The Christmas Cake as we know it was actually originally made for Twelfth Night (or Epiphany) on January 6th. This was a time of joyous feasting and ‘misrule’ across Europe with much cross-dressing, feasting, and the election of ‘boy popes’, and ‘Lords of Misrule’ to direct the topsy-turvy events. The cake played a significant role in the festivities from at least the sixteenth century, as it held the token – a bean or a coin – which would select the ‘King of the Bean’. The tradition proliferated in lively fashion, until cakes were stuffed with an array of items denoting both a King and a Queen, as well as all their courtiers. In 1669 the diarist Samuel Pepys recorded a sanitized version in which the roles were drawn from a hat rather than found in the cake. In the Victorian period it was calmed down still further, with tokens which denoted the finder’s future. Cakes made for modern American bridal showers still continue this theme, with small trinkets on ribbons baked into a cake. The records of the Old Bailey court from the eighteenth century abound with references to Twelfth Cakes (usually stolen, or being purchased at the time that a crime was being committed!).
A Spanish King Cake, close relation of the Twelfth Night Cake. Image from wikimedia
The Twelfth Night Cakes were large and elaborate affairs, crowned with sugar work even by the fifteenth century. In 1794, a comedian and one-time pastry cook named Robert Baddeley left a bequest to the Drury Lane Theatre company to provide a cake on Twelfth Night every year. The tradition continues to this day, involving ever more ornate and elaborate cakes which reflect the production being performed at the time. It has only ever been abandoned on thirteen occasions, principally during the World Wars.
Just like the Christmas Cake, Twelfth Night Cakes have their own national flavours.
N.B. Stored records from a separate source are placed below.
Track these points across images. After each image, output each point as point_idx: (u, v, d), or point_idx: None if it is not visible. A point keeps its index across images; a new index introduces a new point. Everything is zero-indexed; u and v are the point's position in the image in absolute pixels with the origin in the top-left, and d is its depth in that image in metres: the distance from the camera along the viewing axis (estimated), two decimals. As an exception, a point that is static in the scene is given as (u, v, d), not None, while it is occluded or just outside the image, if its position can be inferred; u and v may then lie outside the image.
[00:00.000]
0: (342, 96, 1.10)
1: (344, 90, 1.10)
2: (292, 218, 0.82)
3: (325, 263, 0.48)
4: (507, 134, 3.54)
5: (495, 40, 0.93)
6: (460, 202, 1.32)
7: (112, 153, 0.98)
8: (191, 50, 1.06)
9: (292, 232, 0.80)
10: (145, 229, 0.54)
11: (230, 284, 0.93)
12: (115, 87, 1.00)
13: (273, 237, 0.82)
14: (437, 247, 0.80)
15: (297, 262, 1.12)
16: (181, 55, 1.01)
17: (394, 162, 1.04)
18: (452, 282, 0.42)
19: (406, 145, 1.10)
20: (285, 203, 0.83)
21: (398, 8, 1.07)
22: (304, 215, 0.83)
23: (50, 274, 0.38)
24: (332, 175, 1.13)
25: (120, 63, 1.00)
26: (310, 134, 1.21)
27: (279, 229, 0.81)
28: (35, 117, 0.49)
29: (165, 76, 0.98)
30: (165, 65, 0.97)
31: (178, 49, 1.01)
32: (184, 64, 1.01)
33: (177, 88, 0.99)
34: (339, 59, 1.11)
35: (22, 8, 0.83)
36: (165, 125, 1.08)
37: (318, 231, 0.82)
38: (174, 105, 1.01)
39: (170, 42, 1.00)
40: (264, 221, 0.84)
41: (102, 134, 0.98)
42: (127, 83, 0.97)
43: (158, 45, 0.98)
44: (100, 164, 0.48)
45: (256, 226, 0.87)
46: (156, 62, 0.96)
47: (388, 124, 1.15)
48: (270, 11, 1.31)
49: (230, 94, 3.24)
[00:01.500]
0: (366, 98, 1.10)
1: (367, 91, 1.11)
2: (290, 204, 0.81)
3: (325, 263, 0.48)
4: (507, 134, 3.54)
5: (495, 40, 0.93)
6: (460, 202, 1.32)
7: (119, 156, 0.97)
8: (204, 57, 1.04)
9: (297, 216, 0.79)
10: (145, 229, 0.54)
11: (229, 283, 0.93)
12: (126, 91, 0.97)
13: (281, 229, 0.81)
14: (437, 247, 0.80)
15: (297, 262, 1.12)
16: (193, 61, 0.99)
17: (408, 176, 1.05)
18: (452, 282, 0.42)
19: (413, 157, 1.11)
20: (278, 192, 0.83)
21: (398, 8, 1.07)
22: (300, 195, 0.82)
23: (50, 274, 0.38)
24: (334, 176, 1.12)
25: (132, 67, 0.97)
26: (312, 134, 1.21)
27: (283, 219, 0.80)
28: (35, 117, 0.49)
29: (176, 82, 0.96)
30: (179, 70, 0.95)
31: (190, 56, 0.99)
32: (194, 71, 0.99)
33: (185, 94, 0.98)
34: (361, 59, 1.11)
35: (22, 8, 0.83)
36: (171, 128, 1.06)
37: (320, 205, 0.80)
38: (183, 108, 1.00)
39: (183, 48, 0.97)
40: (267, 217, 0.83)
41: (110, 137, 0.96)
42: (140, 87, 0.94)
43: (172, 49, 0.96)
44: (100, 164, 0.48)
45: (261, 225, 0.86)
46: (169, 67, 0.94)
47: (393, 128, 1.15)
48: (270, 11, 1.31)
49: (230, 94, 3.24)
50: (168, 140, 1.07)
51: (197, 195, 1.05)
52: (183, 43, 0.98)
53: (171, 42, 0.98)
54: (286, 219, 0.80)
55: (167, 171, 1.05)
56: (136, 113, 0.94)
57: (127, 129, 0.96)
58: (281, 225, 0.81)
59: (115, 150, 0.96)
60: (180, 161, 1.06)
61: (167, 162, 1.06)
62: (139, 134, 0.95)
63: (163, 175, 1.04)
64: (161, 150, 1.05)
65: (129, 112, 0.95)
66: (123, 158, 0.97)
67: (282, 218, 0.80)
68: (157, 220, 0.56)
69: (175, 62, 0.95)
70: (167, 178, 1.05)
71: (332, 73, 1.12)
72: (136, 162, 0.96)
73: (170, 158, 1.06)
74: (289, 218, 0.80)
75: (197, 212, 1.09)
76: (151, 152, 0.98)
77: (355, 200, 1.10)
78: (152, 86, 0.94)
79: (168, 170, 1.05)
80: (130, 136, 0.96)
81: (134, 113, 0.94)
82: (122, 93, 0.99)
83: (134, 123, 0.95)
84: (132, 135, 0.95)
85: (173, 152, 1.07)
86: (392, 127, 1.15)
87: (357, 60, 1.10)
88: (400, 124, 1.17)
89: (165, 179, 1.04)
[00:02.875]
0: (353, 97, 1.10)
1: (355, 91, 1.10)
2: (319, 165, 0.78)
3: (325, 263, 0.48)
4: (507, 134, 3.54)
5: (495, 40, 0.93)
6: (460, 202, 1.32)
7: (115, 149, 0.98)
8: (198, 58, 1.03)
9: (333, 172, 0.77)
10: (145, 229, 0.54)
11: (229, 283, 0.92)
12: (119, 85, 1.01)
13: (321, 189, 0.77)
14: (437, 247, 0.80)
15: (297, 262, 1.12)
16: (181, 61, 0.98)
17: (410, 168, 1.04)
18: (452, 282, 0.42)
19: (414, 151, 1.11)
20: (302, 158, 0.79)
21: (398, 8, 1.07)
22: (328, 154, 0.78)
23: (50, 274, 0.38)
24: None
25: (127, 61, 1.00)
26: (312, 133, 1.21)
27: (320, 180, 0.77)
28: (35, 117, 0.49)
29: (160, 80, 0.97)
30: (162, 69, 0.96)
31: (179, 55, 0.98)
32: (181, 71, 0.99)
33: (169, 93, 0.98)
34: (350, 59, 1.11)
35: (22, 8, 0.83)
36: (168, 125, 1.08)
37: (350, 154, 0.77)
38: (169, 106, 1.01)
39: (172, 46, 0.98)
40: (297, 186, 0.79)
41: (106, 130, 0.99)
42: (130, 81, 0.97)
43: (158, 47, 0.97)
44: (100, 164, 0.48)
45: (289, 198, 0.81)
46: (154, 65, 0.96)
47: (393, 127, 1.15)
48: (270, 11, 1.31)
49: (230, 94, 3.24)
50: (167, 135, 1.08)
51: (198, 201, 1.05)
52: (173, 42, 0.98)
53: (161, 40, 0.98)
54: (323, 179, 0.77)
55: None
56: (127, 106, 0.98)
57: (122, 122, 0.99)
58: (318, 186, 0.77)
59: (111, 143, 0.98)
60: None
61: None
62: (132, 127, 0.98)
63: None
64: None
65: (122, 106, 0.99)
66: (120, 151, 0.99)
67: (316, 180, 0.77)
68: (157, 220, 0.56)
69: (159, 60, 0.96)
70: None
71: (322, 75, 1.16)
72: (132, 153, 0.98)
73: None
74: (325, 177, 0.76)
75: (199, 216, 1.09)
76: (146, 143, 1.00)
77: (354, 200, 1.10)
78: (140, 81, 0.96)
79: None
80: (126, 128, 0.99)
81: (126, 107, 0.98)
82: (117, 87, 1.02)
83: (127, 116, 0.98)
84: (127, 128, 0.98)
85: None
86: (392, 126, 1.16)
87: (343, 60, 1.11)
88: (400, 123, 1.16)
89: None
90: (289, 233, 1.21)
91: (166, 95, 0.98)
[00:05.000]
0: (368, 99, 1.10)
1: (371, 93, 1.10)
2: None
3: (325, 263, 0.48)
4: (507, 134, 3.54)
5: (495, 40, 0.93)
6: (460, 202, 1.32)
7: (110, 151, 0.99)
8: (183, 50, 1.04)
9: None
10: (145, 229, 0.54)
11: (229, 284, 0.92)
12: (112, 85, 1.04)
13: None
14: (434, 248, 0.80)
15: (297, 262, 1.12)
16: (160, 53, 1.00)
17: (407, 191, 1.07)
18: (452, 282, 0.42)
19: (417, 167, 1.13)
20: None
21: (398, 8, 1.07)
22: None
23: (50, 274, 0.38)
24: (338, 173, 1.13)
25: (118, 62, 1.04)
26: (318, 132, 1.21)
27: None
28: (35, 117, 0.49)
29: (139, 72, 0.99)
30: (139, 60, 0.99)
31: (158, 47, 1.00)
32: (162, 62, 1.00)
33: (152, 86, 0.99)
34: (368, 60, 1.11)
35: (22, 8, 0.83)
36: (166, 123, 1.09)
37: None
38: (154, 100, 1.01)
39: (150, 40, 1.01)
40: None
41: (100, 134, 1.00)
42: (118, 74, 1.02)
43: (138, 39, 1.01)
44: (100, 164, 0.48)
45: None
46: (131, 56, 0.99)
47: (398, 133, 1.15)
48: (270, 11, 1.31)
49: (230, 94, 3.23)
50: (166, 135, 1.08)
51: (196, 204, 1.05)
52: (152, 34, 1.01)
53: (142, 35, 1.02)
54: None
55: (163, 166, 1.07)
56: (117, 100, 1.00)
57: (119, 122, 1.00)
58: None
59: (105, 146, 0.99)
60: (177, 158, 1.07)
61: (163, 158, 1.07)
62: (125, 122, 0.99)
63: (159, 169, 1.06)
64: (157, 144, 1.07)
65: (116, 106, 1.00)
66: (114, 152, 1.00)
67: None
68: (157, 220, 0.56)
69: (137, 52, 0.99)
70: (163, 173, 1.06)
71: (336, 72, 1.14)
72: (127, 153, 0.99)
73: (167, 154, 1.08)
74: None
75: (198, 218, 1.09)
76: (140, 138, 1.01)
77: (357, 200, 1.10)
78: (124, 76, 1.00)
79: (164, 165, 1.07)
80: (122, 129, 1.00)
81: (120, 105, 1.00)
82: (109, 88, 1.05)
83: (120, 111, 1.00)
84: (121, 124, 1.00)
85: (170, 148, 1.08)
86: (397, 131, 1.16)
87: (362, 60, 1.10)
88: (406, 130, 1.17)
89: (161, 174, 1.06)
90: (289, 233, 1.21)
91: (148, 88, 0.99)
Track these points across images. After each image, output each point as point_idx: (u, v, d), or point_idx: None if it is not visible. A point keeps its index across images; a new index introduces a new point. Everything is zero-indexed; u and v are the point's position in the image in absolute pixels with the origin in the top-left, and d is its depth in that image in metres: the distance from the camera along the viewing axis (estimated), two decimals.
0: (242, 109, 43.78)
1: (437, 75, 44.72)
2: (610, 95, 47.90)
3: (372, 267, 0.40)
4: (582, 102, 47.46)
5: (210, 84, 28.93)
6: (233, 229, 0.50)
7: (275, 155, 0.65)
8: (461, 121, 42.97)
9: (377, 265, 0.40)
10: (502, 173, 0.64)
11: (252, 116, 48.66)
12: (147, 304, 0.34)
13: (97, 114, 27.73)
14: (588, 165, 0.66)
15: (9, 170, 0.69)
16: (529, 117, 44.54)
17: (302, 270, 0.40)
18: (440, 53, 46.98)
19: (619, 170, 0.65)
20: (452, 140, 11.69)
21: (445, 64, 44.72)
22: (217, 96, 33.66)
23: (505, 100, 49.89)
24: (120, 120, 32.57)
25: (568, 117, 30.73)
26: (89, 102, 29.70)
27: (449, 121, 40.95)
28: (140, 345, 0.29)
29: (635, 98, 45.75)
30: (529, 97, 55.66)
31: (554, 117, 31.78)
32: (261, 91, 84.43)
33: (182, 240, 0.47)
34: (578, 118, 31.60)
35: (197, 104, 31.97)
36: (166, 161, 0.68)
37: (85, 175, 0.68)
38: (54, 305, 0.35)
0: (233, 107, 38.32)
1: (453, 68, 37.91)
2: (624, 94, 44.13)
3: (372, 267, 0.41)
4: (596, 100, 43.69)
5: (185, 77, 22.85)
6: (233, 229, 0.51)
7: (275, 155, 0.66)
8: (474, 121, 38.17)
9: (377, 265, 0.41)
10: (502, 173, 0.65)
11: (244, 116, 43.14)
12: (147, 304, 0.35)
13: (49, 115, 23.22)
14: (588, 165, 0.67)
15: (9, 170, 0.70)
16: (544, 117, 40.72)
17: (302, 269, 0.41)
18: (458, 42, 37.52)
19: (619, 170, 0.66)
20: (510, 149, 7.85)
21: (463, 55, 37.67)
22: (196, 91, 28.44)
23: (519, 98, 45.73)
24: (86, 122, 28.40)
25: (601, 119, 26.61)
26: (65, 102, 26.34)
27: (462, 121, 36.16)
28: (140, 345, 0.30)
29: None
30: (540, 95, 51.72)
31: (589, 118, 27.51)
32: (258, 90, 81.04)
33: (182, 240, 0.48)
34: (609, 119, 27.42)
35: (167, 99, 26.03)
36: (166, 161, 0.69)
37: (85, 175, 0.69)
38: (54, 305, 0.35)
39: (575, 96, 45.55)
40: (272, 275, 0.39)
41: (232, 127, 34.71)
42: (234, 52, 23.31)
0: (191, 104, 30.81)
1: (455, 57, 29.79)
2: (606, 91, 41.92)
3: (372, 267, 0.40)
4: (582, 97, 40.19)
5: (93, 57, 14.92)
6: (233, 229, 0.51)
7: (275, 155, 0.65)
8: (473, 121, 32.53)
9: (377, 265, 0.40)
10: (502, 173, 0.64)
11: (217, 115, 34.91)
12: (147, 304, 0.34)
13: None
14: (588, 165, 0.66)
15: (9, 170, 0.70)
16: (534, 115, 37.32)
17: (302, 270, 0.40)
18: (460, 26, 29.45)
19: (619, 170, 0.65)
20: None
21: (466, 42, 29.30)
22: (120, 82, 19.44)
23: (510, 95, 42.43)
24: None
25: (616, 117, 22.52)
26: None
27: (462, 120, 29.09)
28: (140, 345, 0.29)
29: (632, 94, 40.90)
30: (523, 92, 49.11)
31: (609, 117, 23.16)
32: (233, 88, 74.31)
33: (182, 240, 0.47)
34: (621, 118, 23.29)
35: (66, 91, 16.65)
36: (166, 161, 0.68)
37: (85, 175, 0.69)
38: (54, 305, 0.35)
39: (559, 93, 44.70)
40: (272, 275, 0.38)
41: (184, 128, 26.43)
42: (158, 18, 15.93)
A close relation is the King Cake (or Mexican Rosca de Reyes, Portuguese Bolo Rei or French Galette des Rois) which is traditional in Catholic countries, and especially those of Spanish, Portuguese and French origin. Its name comes from the Three Kings who came to see Jesus on the twelfth night after his birth, so it is really a Twelfth Night Cake under another name, even down to the bean baked inside it. The most famous example is the King Cake made for the Mardi Gras festival in New Orleans every year, although this contains a toy baby rather than a bean, and is brightly frosted with the colours of Mardi Gras: purple, gold and green. Today these cakes have diversified from their fruited origins perhaps reflecting rather different tastes in North America! Just like the Twelfth Night Cake, the bean, trinket (or baby) brings good luck and confers the crown on the person who finds it. The French. Portuguese and Spanish versions have their own flavours too: marzipan and glace cherries in Spain, dried fruit in Portugal, and a rather plainer appearance in France.
Today, Twelfth Night is rarely celebrated outside parts of the Church, except in marking the day that the Christmas decorations come down. It is nice to think though, that its cake has migrated to other occasions, and continues to direct a little misrule.